2. Be fearless.  Ask dumb questions.  Alyosha Efros taught me that if you're reading a paper or listening to a presentation, if you don't understand something then there's a good chance you're not the only one in the audience with the same questions.  Sometimes younger PhD students are afraid of "asking a dumb question" in front of audience.  But if you love knowledge, then it is your duty to ask.  Silence will not get you far.  Be bold, be curious, and grow wise.  

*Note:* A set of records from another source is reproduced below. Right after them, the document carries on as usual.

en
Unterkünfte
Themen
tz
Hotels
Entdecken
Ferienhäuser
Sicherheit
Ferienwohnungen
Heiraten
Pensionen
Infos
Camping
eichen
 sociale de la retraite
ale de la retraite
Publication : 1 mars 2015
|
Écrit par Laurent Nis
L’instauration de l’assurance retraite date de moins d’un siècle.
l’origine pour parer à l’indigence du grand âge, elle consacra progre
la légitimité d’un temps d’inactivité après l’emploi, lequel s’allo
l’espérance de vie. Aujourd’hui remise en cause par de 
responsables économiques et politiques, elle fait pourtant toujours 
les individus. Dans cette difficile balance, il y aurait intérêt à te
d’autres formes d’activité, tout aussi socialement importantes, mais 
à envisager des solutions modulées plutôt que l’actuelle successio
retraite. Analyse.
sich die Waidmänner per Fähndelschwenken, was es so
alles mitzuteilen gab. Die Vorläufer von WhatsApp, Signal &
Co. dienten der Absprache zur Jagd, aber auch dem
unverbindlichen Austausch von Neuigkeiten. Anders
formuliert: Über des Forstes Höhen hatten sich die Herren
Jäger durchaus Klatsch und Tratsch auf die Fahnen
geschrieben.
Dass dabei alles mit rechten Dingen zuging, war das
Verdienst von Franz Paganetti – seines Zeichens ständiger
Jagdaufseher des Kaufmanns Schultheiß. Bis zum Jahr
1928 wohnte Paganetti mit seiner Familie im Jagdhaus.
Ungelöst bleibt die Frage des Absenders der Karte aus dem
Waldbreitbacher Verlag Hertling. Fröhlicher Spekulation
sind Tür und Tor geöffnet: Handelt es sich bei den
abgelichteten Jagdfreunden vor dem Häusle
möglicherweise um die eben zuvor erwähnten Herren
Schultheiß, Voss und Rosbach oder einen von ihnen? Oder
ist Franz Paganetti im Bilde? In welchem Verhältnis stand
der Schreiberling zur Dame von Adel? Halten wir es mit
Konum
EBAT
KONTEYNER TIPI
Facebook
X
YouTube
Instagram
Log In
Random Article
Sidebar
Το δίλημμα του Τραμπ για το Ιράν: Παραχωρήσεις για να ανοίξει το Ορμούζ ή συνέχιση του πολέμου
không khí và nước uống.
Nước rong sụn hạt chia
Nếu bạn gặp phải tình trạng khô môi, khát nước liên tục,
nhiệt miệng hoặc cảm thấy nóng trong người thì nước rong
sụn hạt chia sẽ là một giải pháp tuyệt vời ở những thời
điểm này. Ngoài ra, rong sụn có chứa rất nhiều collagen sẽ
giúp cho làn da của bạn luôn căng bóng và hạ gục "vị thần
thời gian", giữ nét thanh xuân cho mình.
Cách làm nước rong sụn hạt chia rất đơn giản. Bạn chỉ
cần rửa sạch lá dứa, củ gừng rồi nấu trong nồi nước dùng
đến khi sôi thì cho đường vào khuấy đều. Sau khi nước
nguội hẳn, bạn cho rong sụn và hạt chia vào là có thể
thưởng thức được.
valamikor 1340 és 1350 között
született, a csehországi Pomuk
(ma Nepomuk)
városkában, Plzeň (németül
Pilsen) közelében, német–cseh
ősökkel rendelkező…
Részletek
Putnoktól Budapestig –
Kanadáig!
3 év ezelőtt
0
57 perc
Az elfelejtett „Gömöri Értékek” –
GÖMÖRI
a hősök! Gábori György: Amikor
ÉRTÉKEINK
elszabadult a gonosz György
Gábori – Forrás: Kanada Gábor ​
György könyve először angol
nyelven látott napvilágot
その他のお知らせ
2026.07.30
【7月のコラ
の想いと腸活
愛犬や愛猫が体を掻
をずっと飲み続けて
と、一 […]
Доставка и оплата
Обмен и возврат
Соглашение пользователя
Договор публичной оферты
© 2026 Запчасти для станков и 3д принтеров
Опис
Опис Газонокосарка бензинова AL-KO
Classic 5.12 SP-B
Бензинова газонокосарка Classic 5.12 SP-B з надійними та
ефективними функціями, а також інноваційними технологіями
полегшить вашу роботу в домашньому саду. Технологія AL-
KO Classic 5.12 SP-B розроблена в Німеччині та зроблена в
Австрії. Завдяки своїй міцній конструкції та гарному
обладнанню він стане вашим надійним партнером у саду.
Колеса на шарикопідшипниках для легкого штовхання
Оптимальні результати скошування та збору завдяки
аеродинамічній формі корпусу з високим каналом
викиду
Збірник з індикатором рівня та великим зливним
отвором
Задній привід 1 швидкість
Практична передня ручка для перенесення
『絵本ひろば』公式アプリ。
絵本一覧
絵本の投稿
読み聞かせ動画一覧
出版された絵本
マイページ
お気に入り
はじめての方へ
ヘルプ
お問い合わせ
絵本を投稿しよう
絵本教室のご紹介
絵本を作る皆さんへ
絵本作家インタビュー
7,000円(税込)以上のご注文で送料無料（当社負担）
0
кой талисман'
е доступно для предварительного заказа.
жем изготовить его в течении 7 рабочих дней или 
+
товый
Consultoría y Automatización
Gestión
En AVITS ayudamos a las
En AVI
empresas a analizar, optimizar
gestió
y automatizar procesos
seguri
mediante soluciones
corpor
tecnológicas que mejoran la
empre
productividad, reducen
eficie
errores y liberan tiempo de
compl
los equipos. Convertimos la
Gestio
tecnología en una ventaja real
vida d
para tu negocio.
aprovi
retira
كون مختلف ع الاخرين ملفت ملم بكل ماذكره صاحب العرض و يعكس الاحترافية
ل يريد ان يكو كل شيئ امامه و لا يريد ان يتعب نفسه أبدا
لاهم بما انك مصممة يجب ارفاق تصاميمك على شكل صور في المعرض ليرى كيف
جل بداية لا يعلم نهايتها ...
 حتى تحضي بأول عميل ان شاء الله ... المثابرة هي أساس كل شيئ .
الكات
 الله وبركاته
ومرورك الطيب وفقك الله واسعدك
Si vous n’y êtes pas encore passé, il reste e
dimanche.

3. Choose your own papers to present.  Do not present papers that others want you to present -- that is better left for a seminar course led by a faculty member.  In a reading group it is very important that you care about the problems you will be discussing with your peers.  If you keep up with this trend then when it comes to "paper writing time" you should be up to date on many relevant papers in your field and you will know about your other lab mates' research interests.

4. It is better to show a paper PDF up on a projector than cancel a meeting.  Even if everybody is busy, and the presenter didn't have time to create slides, it is important to keep the momentum going.

5. After a major conference, have all of the people who attended the conference present their "top K paper."  The week after CVPR it will be valuable to have such a massive vision brain dump onto your peers because it is unlikely that everybody got to attend. 

6. Book a room every week and try to have the meeting at the same time and place.  Have either the presenter or the reading group organizer send out an announcement with the paper they will be presenting ahead of time.  At MIT we share a google doc with the information about interesting papers and the upcoming presenter usually chooses the paper one week in advance so that the following week's presenter doesn't choose the same paper.  If somebody already presents your paper, don't do it a second time!  Choose another paper.  cvpapers.com is a great resource to find upcoming papers.

At CMU, there is a long rotating schedule which includes every vision student and faculty member.  Once it is your time to present, you can only get off the hook if you swap your slot with somebody else.  Being on a schedule months in advance means you'll have lots of time to prepare your slides.  At MIT, we are currently following the object recognition / scene understanding / object detection theme where we (Prof. Torralba, his students, his postdocs, his visiting students, etc) choose a paper highly relevant to our interests.  By keeping such a focus, we can really jump into the relevant details without having to explain fundamental concepts such as SVMs, features, etc.  However, at CMU the reading group is much broader because on the queue are students/profs interested in all aspects of vision and related fields such as graphics, illumination, geometry, learning, etc.